Intervention de Nicolas Sansu

Séance en hémicycle du mercredi 31 janvier 2024 à 21h30
Encadrer l'intervention des cabinets de conseil privés — Présentation

Photo issue du site de l'Assemblée nationale ou de WikipediaNicolas Sansu, rapporteur de la commission des lois constitutionnelles, de la législation et de l'administration générale de la République :

Notre assemblée est saisie ce soir de la proposition de loi encadrant le recours aux cabinets de conseil privés dans la conduite des politiques publiques. Il était temps, alors même que nos concitoyens doutent – c'est un euphémisme – de notre capacité collective à assurer et à assumer la transparence et des règles déontologiques plus fortes, dans tous les domaines de la vie publique. Il était temps, alors que la parole politique se voit ébranlée par des lames de fond que le pouvoir néglige, voire méprise.

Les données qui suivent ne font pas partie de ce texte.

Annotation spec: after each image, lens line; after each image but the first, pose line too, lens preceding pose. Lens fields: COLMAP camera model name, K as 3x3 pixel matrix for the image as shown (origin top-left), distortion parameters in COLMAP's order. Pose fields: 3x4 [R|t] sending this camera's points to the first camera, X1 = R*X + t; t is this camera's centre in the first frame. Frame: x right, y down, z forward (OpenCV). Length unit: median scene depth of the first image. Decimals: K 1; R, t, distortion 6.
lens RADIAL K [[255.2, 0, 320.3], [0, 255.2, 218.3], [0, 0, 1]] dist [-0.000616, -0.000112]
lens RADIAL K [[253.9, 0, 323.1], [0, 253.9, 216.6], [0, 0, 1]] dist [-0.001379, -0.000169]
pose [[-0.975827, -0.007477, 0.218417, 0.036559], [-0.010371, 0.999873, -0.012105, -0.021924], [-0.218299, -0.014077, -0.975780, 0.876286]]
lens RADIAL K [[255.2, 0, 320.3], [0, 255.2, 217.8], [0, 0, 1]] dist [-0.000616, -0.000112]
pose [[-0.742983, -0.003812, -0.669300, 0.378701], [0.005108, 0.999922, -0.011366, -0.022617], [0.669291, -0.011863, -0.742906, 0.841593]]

Cette proposition de loi sénatoriale ne vient pas de nulle part, madame la ministre. De nombreux travaux parlementaires ont eu lieu dès 2014. La Cour des comptes s'est saisie et a été saisie par les citoyens de ce sujet. Plusieurs ouvrages, grâce à des enquêtes fouillées, ont exposé sans concession les dérives des interventions du conseil privé pour le compte des États, voire des mélanges qui confinent parfois à une forme de consanguinité. C'est tout cela que le travail remarquable de nos collègues sénateurs Éliane Assassi et Arnaud Bazin a mis en lumière. Il y a là des pratiques non seulement inacceptables, mais dangereuses pour notre démocratie et notre République.

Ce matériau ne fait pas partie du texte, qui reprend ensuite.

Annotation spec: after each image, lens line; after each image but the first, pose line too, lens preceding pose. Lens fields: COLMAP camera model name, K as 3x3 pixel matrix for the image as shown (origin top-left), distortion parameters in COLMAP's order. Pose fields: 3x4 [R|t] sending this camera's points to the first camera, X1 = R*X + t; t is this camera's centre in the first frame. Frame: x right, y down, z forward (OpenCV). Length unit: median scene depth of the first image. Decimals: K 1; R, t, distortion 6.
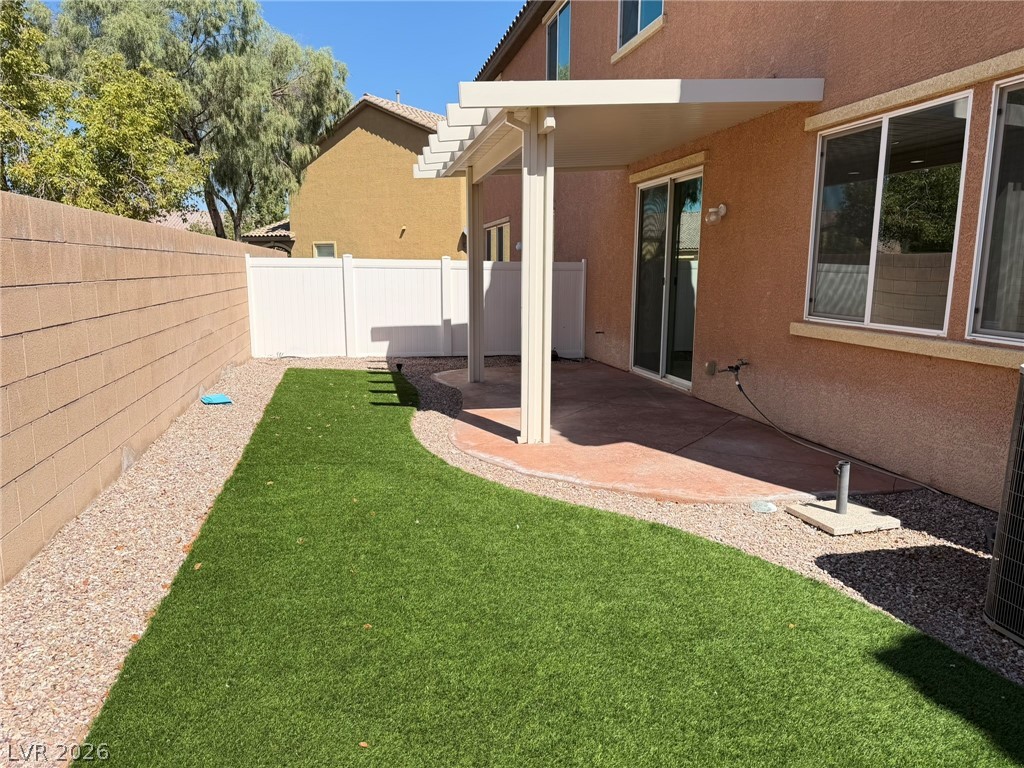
lens RADIAL K [[711.7, 0, 512.0], [0, 711.7, 382.6], [0, 0, 1]] dist [0.081055, -0.104311]
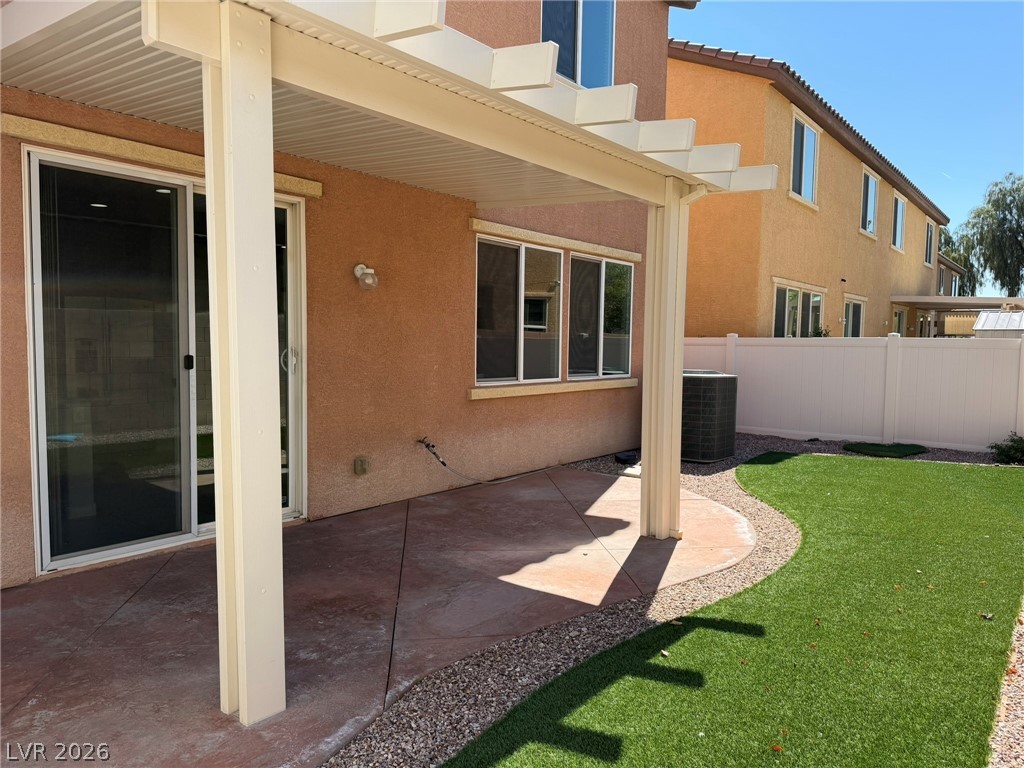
lens RADIAL K [[711.7, 0, 512.7], [0, 711.7, 387.7], [0, 0, 1]] dist [0.081055, -0.104311]
pose [[-0.624948, -0.072167, 0.777323, -0.607742], [0.100664, 0.979956, 0.171911, -0.309029], [-0.774149, 0.185684, -0.605157, 1.832896]]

Comment ne pas rappeler ce fameux rapport, payé 500 000 euros à McKinsey, sur un colloque qui ne s'est jamais tenu consacré à l'avenir des professeurs au XXIe siècle ? Ou bien la mise à disposition pour quarante-cinq jours d'un agent de liaison du même cabinet McKinsey, moyennant 169 000 euros, pour éviter les frictions entre le ministère de la santé et Santé publique France, dont la direction alerte et crise est pourtant censée remplir cette mission ?

Au-delà de ces exemples emblématiques, qui font pour certains l'objet d'une saisine du parquet national financier (PNF), ce qui pose problème, c'est que cette pratique fait système ; c'est que ce recours obéissait à une dynamique incontrôlée ; c'est qu'il s'agit d'une véritable addiction.

En fait, nous sommes devant une alternative : soit l'on pense, ce qui est mon cas, qu'il faut redonner à la fonction publique les moyens d'exercer toutes ses missions, soit l'on pense, comme le Président de la République et sa majorité, que le privé est toujours plus efficace et plus efficient – le recours aux cabinets de conseil devenant par conséquent une habitude de la start-up nation –, alors même que la commission d'enquête du Sénat a révélé des prestations de qualité inégale, voire médiocre.

Le seul dogmatisme ne peut expliquer cette habitude. C'est un choix assumé pour promouvoir une politique de casse des services publics, une politique d'intégration des fameuses « méthodes du privé » au cœur des administrations centrales. Il n'y a pas de hasard : les cabinets de conseil privés ont été les porte-flingues du Gouvernement quand il s'est agi de réduire les aides personnalisées au logement (APL) – objet d'une mission de McKinsey – ou d'enfoncer des coins dans les dispositifs de solidarité de l'assurance chômage – objet d'un rapport du cabinet Ernst & Young.